Gli effetti giudiziari e politici della straordinaria rendition che ha riguardato l’ex imam di Milano Abu Omar non smettono di dispiegarsi nel dibattito pubblico anche se di “nicchia”.

Il fermo a Panama dell’ex capo centro Cia a Milano, Bob Lady, ed il suo rientro negli Stati Uniti ha riaperto la discussione non tanto sul merito della operazione (condannata definitivamente dai tribunali italiani e condannata politicamente con la sconfitta dei Repubblicani) quanto sul procedimento giudiziario svolto nel nostro Paese e che ha visto – caso unico al mondo – la condanna di agenti del servizio segreto Usa e nostrano.
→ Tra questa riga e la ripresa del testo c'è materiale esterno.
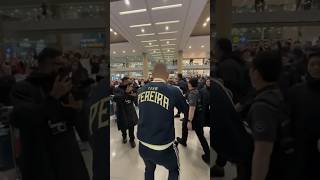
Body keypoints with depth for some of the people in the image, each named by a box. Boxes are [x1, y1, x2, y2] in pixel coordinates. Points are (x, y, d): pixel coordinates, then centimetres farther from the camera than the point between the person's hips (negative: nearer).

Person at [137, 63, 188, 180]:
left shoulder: (141, 90, -2)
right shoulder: (173, 91, -13)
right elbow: (186, 110, 4)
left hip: (143, 145, 4)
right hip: (163, 147, -4)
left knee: (149, 169, 31)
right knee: (174, 171, 26)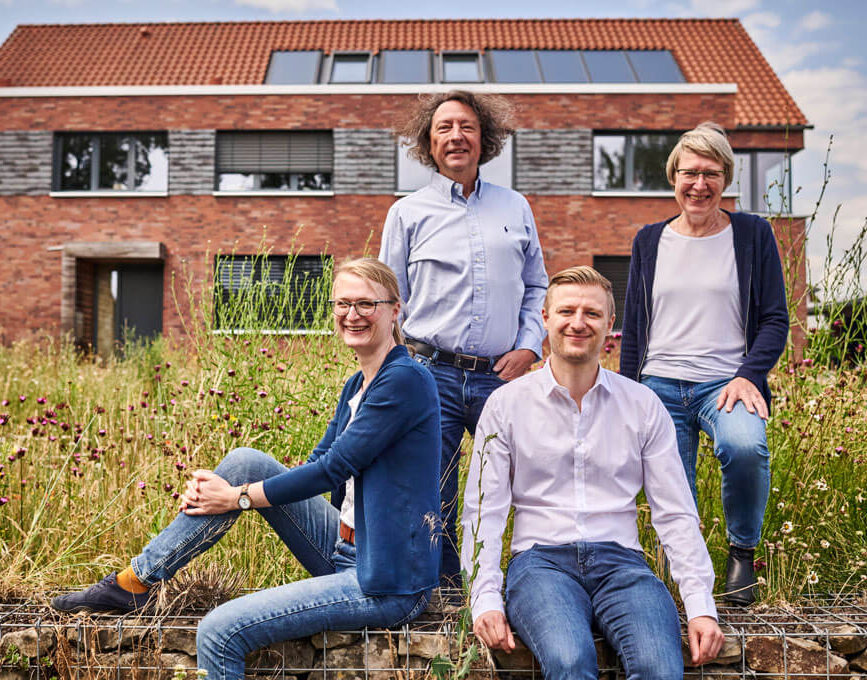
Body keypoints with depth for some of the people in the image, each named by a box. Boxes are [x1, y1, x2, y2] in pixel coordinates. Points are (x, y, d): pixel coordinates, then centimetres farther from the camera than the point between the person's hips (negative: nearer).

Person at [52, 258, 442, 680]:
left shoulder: (406, 380, -16)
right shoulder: (357, 386, 11)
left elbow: (333, 468, -18)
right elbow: (315, 464, 10)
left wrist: (237, 498, -9)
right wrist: (214, 487, -3)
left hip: (388, 586, -8)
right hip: (349, 551, 8)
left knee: (219, 632, -18)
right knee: (246, 462, -3)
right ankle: (133, 583, 5)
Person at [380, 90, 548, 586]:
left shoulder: (516, 208, 15)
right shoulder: (409, 213, 9)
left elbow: (536, 288, 19)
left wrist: (528, 348, 3)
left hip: (501, 377, 1)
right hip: (432, 376, -1)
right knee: (432, 498, 0)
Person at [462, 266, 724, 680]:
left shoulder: (643, 406, 10)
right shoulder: (506, 404, 6)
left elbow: (676, 515, 8)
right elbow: (483, 512, 3)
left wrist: (700, 607, -2)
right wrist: (486, 599, -11)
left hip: (619, 560, 2)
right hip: (541, 558, -1)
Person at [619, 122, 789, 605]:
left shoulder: (753, 234, 7)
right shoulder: (650, 241, 13)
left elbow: (775, 320, 4)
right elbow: (633, 330, 16)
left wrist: (749, 375, -12)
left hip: (726, 383, -2)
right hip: (659, 386, 3)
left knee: (744, 444, -33)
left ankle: (743, 551, -7)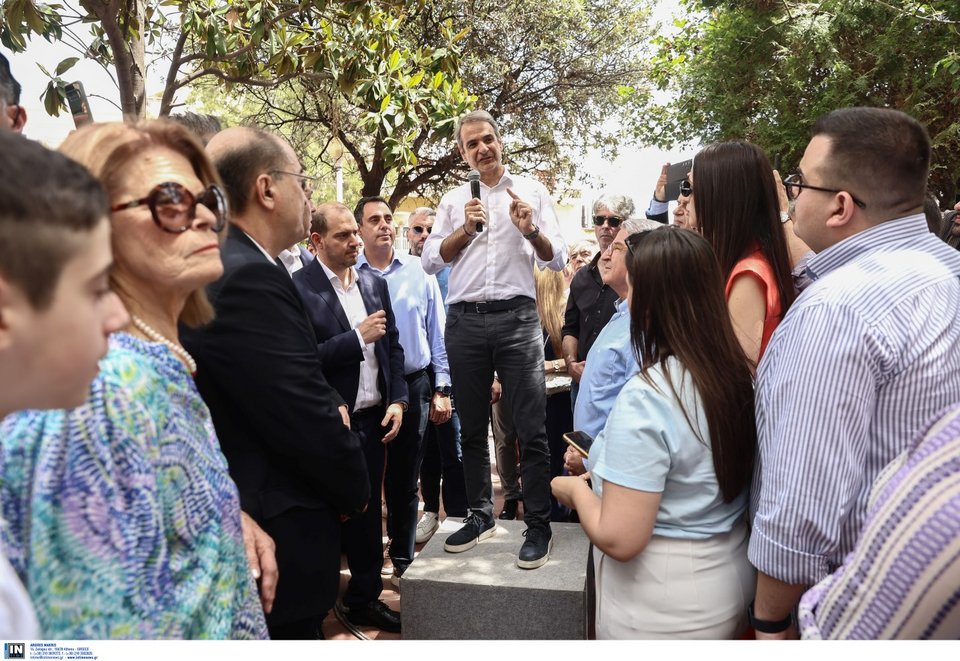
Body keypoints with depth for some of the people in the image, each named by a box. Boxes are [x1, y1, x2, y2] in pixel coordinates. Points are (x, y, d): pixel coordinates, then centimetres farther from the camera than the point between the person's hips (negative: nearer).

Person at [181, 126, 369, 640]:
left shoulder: (218, 268, 6)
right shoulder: (249, 278, -24)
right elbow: (308, 420, -24)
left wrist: (331, 404, -4)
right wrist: (354, 491, -8)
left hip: (237, 516, 9)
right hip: (278, 539, -9)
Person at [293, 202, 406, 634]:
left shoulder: (375, 283, 8)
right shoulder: (297, 288, -12)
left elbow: (393, 347, 11)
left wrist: (397, 400, 1)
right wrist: (358, 336, -18)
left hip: (374, 418, 6)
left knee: (368, 513, 16)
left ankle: (365, 599, 34)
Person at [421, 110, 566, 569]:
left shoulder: (531, 191, 8)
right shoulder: (454, 200, 14)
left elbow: (557, 260, 4)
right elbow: (431, 261, 6)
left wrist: (531, 231, -14)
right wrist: (466, 229, -7)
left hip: (516, 317, -3)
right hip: (465, 320, 3)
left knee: (531, 428, -3)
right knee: (472, 426, 11)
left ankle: (539, 525, 9)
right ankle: (480, 515, 25)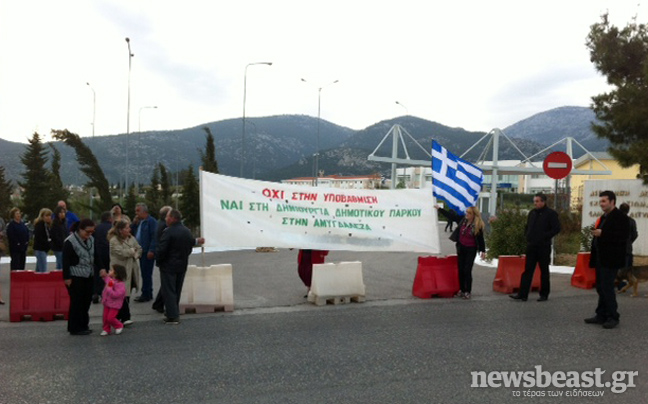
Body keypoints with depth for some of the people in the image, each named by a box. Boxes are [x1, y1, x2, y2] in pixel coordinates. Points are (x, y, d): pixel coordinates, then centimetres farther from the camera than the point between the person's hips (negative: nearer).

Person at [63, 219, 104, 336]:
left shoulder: (91, 240, 8)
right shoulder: (70, 242, -14)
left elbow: (96, 255, 12)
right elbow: (65, 261, -13)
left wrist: (102, 268, 0)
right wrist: (67, 277, -14)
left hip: (88, 276, 7)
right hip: (75, 277, -7)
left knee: (87, 301, 10)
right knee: (77, 302, -3)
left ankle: (83, 325, 21)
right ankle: (75, 328, 6)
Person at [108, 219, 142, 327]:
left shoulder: (131, 238, 11)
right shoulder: (114, 241, -10)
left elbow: (139, 249, 13)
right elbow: (121, 253, -21)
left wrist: (135, 254, -8)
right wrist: (132, 251, -5)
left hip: (131, 270, 7)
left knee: (127, 294, 10)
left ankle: (119, 317, 21)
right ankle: (125, 318, -5)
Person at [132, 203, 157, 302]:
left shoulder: (151, 221, -10)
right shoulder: (139, 222, 17)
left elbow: (154, 237, -16)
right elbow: (134, 234, 17)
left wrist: (151, 251, -22)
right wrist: (134, 224, 4)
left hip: (148, 253, -9)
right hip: (141, 252, 9)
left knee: (146, 274, -5)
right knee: (145, 274, 13)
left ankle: (146, 295, 1)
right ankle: (147, 294, 20)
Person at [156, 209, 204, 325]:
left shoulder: (168, 232, -19)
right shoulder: (187, 231, 3)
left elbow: (161, 250, -21)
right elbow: (190, 248, 7)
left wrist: (158, 257, -2)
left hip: (168, 266, -7)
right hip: (182, 265, 7)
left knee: (168, 291, 1)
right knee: (177, 291, 17)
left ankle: (172, 316, 0)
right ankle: (175, 314, 25)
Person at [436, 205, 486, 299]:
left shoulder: (478, 225, -14)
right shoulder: (462, 219, -2)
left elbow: (481, 239, -8)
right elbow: (450, 215, 9)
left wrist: (483, 251, -9)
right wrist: (439, 208, 13)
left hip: (471, 250, -5)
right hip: (461, 248, 5)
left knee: (467, 270, -6)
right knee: (460, 270, 7)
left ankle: (468, 292, 6)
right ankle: (462, 290, 17)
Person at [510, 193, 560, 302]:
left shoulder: (551, 213, -6)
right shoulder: (532, 213, 13)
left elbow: (556, 228, -11)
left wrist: (545, 237, -15)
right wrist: (527, 236, 9)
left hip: (543, 247, -5)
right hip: (531, 246, 5)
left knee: (544, 270, 5)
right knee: (527, 270, 2)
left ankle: (544, 295, 15)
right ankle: (522, 294, 1)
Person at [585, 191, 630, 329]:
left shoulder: (620, 217, -9)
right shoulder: (603, 218, 19)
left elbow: (622, 236, -21)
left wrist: (602, 233, -24)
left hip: (610, 259, -9)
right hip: (600, 259, 9)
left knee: (607, 288, -8)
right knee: (601, 288, 12)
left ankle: (612, 317, 2)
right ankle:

Il caso, soprattutto dal punto di vista delle responsabilità del generale Pollari, all’epoca numero uno del Sismi, è stato snocciolato dalla giornalista Annalisa Chirico in un ebook pubblicato da Panorama.

Era seguito, proprio a margine della cattura di Bob Lady, un gustoso scambio di vedute fra il procuratore aggiunto di Milano, Armando Spataro, che aveva condotto l’inchiesta contro le intelligence colpevoli di aver rapito a fini di tortura Abu Omar, e Giuliano Ferrara, strenuo difensore della ragion di Stato.
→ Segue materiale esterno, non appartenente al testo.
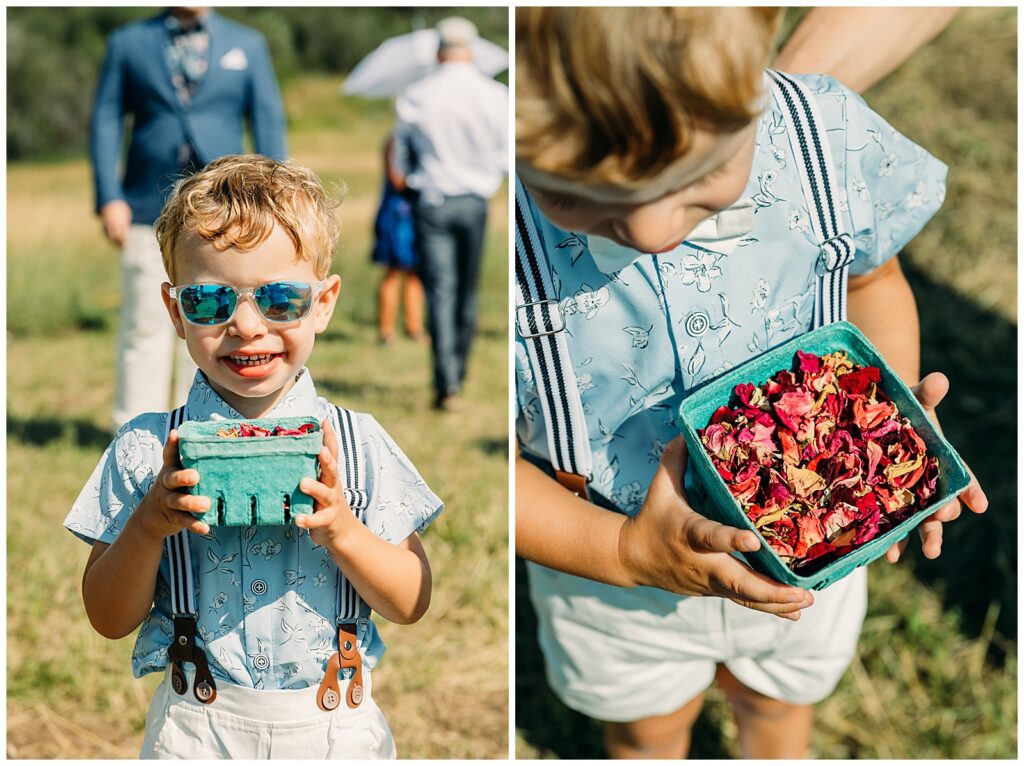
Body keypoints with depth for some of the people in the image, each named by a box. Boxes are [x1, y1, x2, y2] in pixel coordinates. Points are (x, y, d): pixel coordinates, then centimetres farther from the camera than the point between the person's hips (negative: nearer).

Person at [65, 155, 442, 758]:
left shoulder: (357, 441, -5)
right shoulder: (146, 448, -6)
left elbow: (411, 605, -4)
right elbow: (109, 620, -3)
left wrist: (341, 529, -20)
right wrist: (148, 524, -19)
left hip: (336, 730, 1)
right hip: (194, 731, 0)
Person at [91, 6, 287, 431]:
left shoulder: (248, 44, 10)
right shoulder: (128, 42, 8)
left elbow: (268, 124, 7)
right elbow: (105, 121, 6)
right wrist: (108, 198, -4)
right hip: (147, 210, 0)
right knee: (145, 326, 1)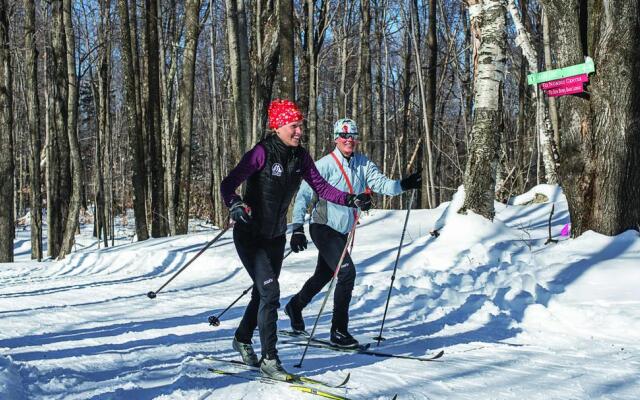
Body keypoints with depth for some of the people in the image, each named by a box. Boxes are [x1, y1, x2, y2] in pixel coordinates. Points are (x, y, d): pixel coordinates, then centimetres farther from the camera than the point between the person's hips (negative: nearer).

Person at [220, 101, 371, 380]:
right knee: (270, 293, -14)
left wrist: (351, 200, -17)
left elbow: (321, 187, -3)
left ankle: (242, 339, 42)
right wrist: (235, 206, -44)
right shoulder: (262, 153, -21)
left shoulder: (300, 157, -3)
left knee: (263, 293, 18)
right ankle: (269, 359, -4)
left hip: (276, 236, 7)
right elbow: (228, 184, -24)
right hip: (250, 235, -7)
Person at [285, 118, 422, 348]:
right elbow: (304, 196, -14)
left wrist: (404, 185, -26)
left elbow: (382, 184, -7)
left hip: (343, 231, 7)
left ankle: (295, 307, 48)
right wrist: (298, 228, -22)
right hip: (323, 228, -7)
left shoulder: (363, 164, 3)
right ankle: (339, 332, -11)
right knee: (347, 271, -20)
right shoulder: (326, 165, -14)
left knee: (324, 275, 21)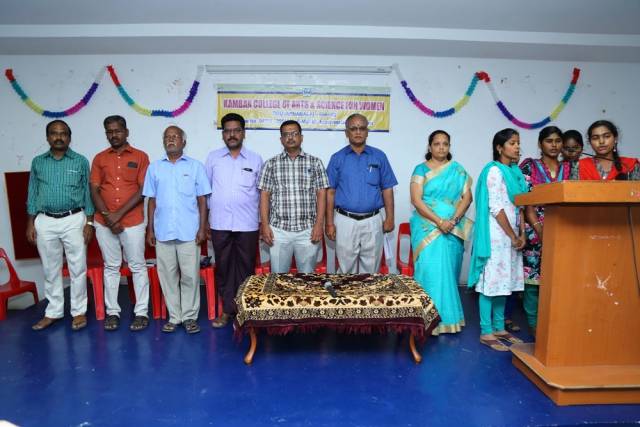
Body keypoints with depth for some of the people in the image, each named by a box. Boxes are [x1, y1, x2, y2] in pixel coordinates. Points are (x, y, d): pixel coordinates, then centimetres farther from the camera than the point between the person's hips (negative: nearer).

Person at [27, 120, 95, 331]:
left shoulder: (80, 161, 0)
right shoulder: (38, 162, 7)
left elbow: (88, 193, 0)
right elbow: (33, 195, 10)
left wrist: (89, 222, -5)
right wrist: (30, 224, 5)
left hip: (74, 220, -2)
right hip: (45, 222, 3)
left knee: (78, 268, 2)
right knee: (50, 270, 11)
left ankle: (79, 312, 14)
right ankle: (53, 312, 23)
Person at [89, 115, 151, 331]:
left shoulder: (140, 157, 2)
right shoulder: (99, 158, 9)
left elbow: (143, 190, -5)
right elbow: (93, 191, 4)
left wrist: (119, 214, -11)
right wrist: (107, 215, -10)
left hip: (133, 222, -3)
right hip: (104, 222, 3)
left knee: (138, 266, 3)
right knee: (111, 267, 10)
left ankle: (141, 312, 11)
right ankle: (112, 312, 20)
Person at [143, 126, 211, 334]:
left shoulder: (195, 166, 4)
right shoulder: (154, 167, 10)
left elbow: (202, 199, 2)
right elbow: (152, 200, 11)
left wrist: (202, 228, -4)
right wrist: (150, 229, 7)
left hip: (189, 232, -2)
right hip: (162, 232, 2)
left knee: (190, 276, 2)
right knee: (168, 275, 8)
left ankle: (189, 317, 14)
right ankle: (174, 317, 20)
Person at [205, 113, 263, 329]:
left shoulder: (256, 159, 4)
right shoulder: (213, 158, 6)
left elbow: (262, 192, 8)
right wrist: (204, 220, 7)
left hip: (247, 224, -1)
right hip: (219, 224, 1)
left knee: (245, 267, 5)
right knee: (223, 267, 9)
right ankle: (227, 309, 23)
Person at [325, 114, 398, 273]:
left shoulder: (379, 156, 5)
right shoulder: (337, 158, 2)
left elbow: (387, 189, 6)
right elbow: (330, 192, 2)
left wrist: (389, 218, 0)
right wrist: (329, 222, -2)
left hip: (372, 221, 1)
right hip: (345, 221, -1)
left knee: (371, 270, 10)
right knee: (346, 269, 9)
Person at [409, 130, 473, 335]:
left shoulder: (458, 170, 10)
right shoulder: (421, 169, 0)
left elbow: (467, 197, 3)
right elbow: (416, 200, -9)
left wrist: (453, 219, -12)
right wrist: (439, 221, -17)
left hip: (453, 230, 3)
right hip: (428, 228, -3)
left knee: (449, 271, 8)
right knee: (431, 271, -7)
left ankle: (448, 317, 21)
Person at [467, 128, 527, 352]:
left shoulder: (515, 171, 14)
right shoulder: (494, 171, -11)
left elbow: (520, 205, 15)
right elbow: (496, 208, -16)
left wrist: (521, 233, 5)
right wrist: (512, 236, -12)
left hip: (511, 235, 9)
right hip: (497, 235, -8)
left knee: (504, 281, 12)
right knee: (491, 281, -4)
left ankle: (499, 327, 23)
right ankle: (486, 332, 4)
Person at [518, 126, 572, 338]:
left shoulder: (569, 168, 12)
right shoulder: (530, 167, 1)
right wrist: (540, 230, -14)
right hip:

In questi giorni la nuova puntata. L’ex agente Cia, Sabrina De Sousa (nella foto), anche lei condannata in Italia, ha fatto nuove rivelazioni – raccontate anche da Formiche.net grazie alla Chirico – circa l’effettiva catena di comando di quella maledetta rendition.

L’operazione venne voluta da Jeff Castelli, capo centro Cia a Roma e bramoso di fare carriera, e avvallata dall’allora capo di Langley, Tenet, e da Condoleeza Rice (che si presume sia stata autorizzata a sua volta dal presidente Bush). In questo contesto, proprio Bob Lady ed il generale Pollari erano i più contrari al blitz che avrebbe portato Omar in Egitto e destinato alle torture.
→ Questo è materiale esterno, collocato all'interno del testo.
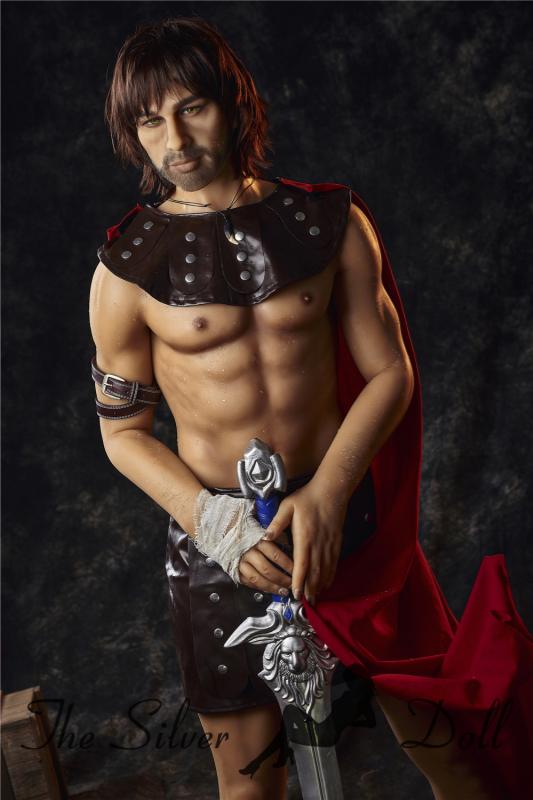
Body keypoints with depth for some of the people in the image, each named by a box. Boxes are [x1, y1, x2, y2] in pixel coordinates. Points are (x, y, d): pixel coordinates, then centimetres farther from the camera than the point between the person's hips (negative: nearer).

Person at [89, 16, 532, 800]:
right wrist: (218, 526, -16)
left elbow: (390, 371, -1)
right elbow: (124, 431, -1)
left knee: (435, 726, 9)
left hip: (343, 511, 1)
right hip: (216, 535, -1)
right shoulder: (127, 268, -6)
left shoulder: (331, 221, -1)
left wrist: (326, 493, -15)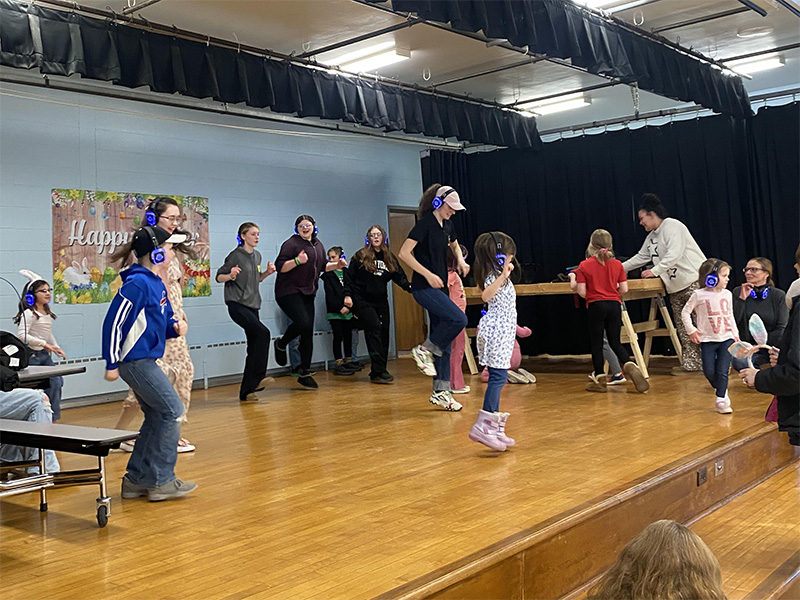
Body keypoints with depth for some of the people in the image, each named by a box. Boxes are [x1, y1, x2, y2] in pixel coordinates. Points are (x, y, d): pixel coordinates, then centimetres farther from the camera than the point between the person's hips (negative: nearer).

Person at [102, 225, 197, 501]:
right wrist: (111, 363, -17)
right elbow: (113, 322, -19)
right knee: (172, 412, -6)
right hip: (136, 361, -10)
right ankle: (161, 481, 2)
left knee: (156, 417, 14)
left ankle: (136, 480, 23)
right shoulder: (137, 284, -18)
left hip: (146, 360, 10)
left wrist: (175, 326, -2)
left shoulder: (157, 284, 11)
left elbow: (162, 321, 21)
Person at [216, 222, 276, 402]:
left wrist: (267, 272, 7)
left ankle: (246, 392, 10)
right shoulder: (236, 255, -6)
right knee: (263, 333, -25)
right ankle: (256, 379, -19)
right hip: (237, 305, -7)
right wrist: (231, 275, -23)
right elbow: (219, 277, -3)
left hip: (252, 305, 7)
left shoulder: (257, 256, 14)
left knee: (253, 348, 3)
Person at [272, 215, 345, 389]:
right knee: (302, 322, -26)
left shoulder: (318, 245, 15)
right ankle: (281, 344, 5)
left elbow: (322, 266, 27)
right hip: (289, 292, -7)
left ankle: (305, 373, 12)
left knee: (308, 333, 4)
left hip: (308, 293, 7)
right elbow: (280, 267, -16)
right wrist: (297, 260, -30)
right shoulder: (291, 244, -9)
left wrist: (337, 265, 10)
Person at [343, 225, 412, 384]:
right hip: (362, 300, -6)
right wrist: (347, 295, -11)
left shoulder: (389, 257, 12)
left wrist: (410, 287, -9)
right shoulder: (360, 256, -1)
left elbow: (399, 276, 9)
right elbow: (349, 277, -1)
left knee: (384, 333, 2)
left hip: (381, 300, 6)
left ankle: (377, 372, 11)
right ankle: (379, 371, -21)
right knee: (374, 328, -20)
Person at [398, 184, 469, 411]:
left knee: (444, 343, 7)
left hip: (439, 287, 9)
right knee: (458, 319, -25)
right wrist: (428, 275, -23)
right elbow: (404, 253, -18)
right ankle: (424, 350, -5)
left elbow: (455, 245, 34)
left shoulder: (447, 226, 12)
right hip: (424, 287, -9)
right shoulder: (425, 224, -12)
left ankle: (441, 392, 12)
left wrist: (460, 261, 12)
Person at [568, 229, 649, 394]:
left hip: (596, 306, -3)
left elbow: (582, 292, -8)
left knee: (596, 343, 7)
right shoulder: (617, 264, 4)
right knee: (615, 342, 12)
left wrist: (573, 281, 9)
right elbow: (624, 289, 1)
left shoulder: (584, 266, -5)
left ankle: (599, 379, 12)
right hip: (614, 306, 3)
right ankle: (629, 366, -12)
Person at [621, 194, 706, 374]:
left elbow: (674, 254, -19)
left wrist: (655, 270, -19)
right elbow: (640, 257, 27)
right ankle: (691, 364, 9)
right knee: (682, 328, 6)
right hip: (675, 287, 9)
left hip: (695, 282, -9)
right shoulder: (651, 237, 20)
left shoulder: (672, 226, -8)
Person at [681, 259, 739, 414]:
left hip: (727, 338, 2)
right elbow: (685, 312, 0)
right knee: (709, 371, -2)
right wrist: (691, 330, -3)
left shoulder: (727, 294, 6)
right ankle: (720, 389, 27)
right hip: (708, 340, -2)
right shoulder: (699, 295, -7)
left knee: (722, 371, -4)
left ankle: (721, 400, 5)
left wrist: (735, 333, 13)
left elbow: (730, 316, 16)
Intervistata dalla Stampa la De Sousa ha confermato questa tesi. È toccato quindi a Spataro rispondere alle domande del quotidiano torinese. L’autorevole ed impegnato magistrato milanese ha confermato a sua volta non solo il suo giudizio sulle extraordinary rendition (sbagliate, inutile e controproducenti) ma ha voluto indossare la toga per ricordare che le sentenze sono passate in giudicato e che per la giustizia italiana i distinguo dei singoli non hanno determinato scelte diverse e che quindi, seppur malvolentieri, sia Pollari che Lady sono stati giudicati colpevoli di aver preso parte alla pratica illegale. Sin qui la cronaca e l’esposizione del tutto legittima delle parti sin qui chiamate in causa.

Ci sono però due dettagli che vanno evidenziati e non per tornare a discutere su un processo che è, piaccia o no, concluso ma per ragioni politiche. I due dettagli sono la regolamentazione del segreto di Stato (su cui il legislatore è tornato recentemente precisandone il perimetro) e l’immunità diplomatica riconosciuta ad agenti segreti che, pur rispondendo ad ordini gerarchici, violino la legge del Paese nel quale operano.

Di tutta la vicenda Abu Omar il passaggio giuridicamente più hard (non necessariamente sbagliato, per inciso) sta nella decisione della Cassazione di ritenere gli agenti Cia non coperti da immunità avendo compiuto un reato troppo grave. Sia chiaro, la valutazione della Corte si rispetta massimamente e non si discute. Il punto, in prospettiva, è un altro: il legislatore intende preoccuparsi di colmare il vuoto che è emerso dalla sentenza del Palazzaccio?

Fin dove, come e perchè, gli agenti segreti in Italia possono godere di immunità? Hanno licenza di uccidere o solo di parcheggiare l’auto in doppia fila o magari una via di mezzo? Conoscere le regole del gioco è sempre la premessa migliore per un gioco fair. Diversamente, si può pensare che in Italia basta un occhiolino per essere “coperti” dalle autorità.

Chissà, se ci fosse stata una legge più puntuale sull’immunità, il caso Abu Omar non ci sarebbe mai stato. O no?